# Escapes! to the shores Orange Beach AL



## jkatie (Apr 30, 2011)

Any information on this resort/area would be appreciated.  Planning a visit in late March 2012. Thanks in advance for any help


----------



## DeniseM (Apr 30, 2011)

Here are the TUG Ratings and Reviews for this property.

For future reference, you can find the Ratings and Reviews section by clicking on TUG Resort Databases in the red bar at the top of the page.


----------



## dmbrand (Apr 30, 2011)

We were in Orange Beach in late March of this year, and happened to stay in a condo that was only 2 buildings west of this Escapes.  So, we wandered over and walked in via the beach entrance.  

It isn't a large resort complex, but the pools(indoor and outdoor) are nice.  There is an area adjacent the outside pool that has gas grills and tables for guest use.  There is a fitness center, sauna, and steamroom inside at ground level, in the same area as the indoor pool.

We did not tour any of the condos, but the building itself appears new and looked very inviting.  And of course, the sugar, white sand beach is beautiful as ever.


----------



## tombo (May 1, 2011)

Escapes to the Shores is brand new and VERY NICE. Most of the units in this resort are full ownership units which sell for $750,000 to well over 1 million. A limited number of units are timeshares. This resort is brand new and lessthan 3 years old. It is the nicest resort on the panhandle IMO. 
http://www.escapes-theshores.com/

I own at Escapes to the Gulf Orange Beach (a cousin resort located a couple 100 yards away) which is the second nicest resort on the entire panhandle IMO, and I own 10 different weeks at 6 different resorts on the Florida/Alabama panhandle. You did good getting that exchange.


----------



## jkatie (May 9, 2011)

Thank you very much. What a help you are!  Happy travels.  Jan


----------



## Egret1986 (Oct 29, 2011)

*I just bought a 2BR summer week at Escapes to the Gulf Orange Beach*



tombo said:


> Escapes to the Shores is brand new and VERY NICE. Most of the units in this resort are full ownership units which sell for $750,000 to well over 1 million. A limited number of units are timeshares. This resort is brand new and lessthan 3 years old. It is the nicest resort on the panhandle IMO.

THE DATA ::
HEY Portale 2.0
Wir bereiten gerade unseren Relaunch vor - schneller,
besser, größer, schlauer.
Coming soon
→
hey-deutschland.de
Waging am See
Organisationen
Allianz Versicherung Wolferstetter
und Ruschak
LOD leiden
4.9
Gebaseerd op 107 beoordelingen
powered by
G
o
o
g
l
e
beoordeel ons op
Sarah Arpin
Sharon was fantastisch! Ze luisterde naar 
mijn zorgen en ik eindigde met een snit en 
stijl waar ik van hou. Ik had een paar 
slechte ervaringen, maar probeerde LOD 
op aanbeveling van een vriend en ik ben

==

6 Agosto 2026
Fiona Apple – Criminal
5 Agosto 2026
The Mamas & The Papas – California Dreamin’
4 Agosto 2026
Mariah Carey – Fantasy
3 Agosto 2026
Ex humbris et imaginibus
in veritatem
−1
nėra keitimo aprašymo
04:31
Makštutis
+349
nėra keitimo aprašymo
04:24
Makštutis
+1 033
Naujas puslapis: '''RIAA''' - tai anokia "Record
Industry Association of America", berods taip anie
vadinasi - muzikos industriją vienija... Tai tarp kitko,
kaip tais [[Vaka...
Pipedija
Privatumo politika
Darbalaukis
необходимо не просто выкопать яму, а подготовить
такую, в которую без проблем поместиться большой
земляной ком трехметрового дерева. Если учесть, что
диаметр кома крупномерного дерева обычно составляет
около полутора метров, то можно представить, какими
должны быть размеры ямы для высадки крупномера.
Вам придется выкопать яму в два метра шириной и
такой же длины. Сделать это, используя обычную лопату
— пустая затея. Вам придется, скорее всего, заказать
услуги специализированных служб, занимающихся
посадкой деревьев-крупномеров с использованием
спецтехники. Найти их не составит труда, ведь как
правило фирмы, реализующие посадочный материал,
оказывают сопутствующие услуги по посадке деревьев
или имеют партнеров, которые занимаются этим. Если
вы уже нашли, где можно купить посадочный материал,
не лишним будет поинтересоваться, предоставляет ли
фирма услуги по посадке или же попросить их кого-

REQUIRED TASKS ::
1. Reproduce word for word the passage of the Orange Beach resort thread that opens with "## jkatie (Apr" and closes with "DeniseM (Apr 30, 2011)".
2. Carry on the forum thread about the Escapes to the Shores resort in Orange Beach, starting right after its final sentence.

YOUR WRITTEN ANSWERS ::
1.
## jkatie (Apr 30, 2011)

Any information on this resort/area would be appreciated.  Planning a visit in late March 2012. Thanks in advance for any help


----------



## DeniseM (Apr 30, 2011)

2.
> http://www.escapes-theshores.com/
> 
> I own at Escapes to the Gulf Orange Beach (a cousin resort located a couple 100 yards away) which is the second nicest resort on the entire panhandle IMO, and I own 10 different weeks at 6 different resorts on the Florida/Alabama panhandle. You did good getting that exchange.



You encouraged me two years ago to make my first visit to the Panhandle, staying at the Landmark.  That was a great vacation and I loved those sugar white beaches.

I purchased this resort and have just now done a search on TUG using the keyword "orange".  I am thrilled that I now own at "the second nicest resort on the entire panhandle" based on your opinion.    I had read many good things about this area and resort.  Thanks for confirming things for me. I value your opinion on the Panhandle area.


----------



## tombo (Nov 16, 2011)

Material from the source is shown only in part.